### [ABOUT THIS TASK]
Your reply should consist solely of the lines from the one containing "### 《培生预备级》伴读音频" through the end of the data, restated word for word.

Items from a data source
┄┄┄┄┄┄┄┄┄┄

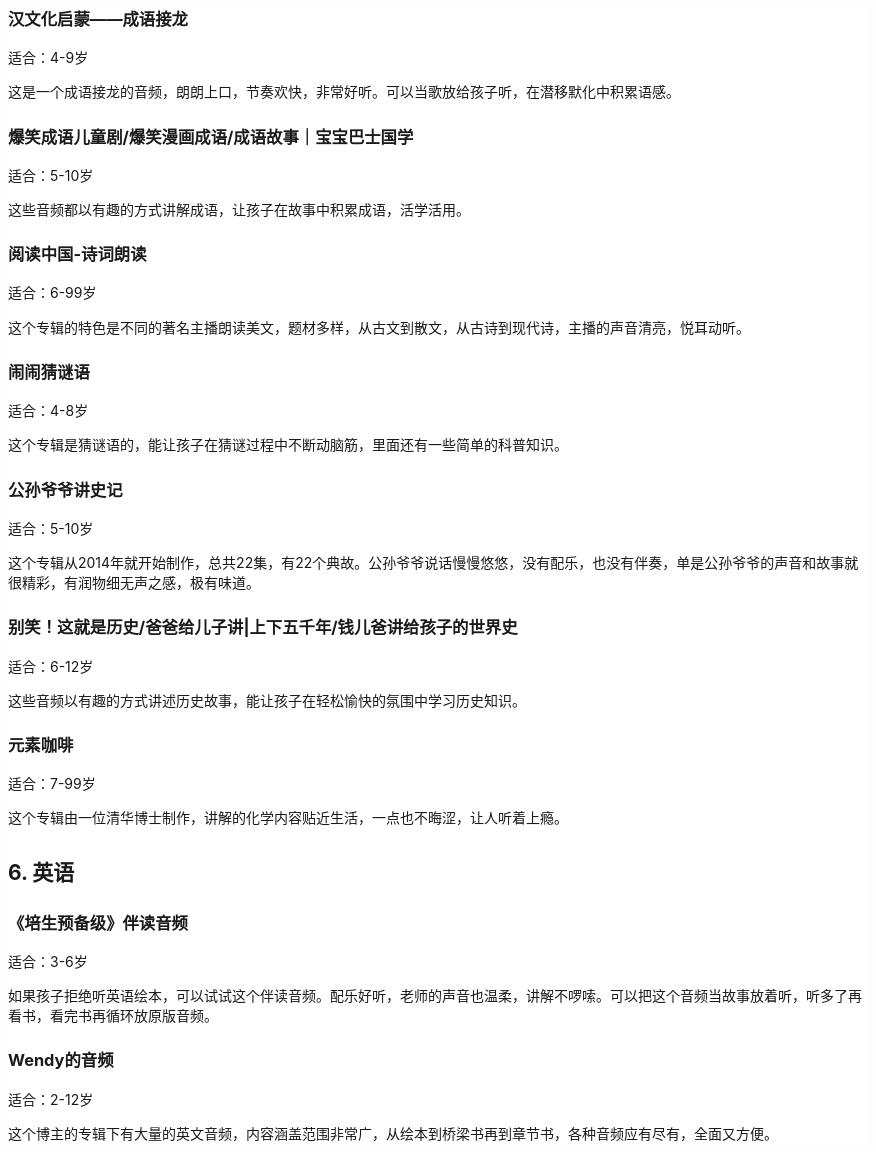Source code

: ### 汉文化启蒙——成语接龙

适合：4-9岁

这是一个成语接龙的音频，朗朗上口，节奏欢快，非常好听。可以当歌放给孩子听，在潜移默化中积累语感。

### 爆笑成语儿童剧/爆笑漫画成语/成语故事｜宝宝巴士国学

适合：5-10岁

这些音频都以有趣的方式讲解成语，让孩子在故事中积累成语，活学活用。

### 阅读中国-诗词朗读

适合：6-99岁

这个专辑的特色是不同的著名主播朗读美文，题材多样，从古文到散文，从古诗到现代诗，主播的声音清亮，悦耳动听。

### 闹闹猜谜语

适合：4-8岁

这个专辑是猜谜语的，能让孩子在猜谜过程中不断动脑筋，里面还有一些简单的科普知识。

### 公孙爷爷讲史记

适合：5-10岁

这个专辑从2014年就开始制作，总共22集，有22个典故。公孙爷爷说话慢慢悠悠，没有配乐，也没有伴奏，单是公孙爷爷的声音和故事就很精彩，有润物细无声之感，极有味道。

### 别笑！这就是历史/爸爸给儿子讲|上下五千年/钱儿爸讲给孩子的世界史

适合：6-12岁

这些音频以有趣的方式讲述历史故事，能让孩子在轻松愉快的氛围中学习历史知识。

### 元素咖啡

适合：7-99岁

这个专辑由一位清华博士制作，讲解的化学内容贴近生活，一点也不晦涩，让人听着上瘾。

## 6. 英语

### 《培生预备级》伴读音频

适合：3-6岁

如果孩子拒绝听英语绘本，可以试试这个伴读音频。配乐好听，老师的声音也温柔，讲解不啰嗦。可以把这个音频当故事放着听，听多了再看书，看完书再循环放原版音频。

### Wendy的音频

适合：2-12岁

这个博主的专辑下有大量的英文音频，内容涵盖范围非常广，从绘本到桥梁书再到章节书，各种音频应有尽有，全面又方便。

┄┄┄┄┄┄┄┄┄┄

### [ANSWER AREA]
### 《培生预备级》伴读音频

适合：3-6岁

如果孩子拒绝听英语绘本，可以试试这个伴读音频。配乐好听，老师的声音也温柔，讲解不啰嗦。可以把这个音频当故事放着听，听多了再看书，看完书再循环放原版音频。

### Wendy的音频

适合：2-12岁

这个博主的专辑下有大量的英文音频，内容涵盖范围非常广，从绘本到桥梁书再到章节书，各种音频应有尽有，全面又方便。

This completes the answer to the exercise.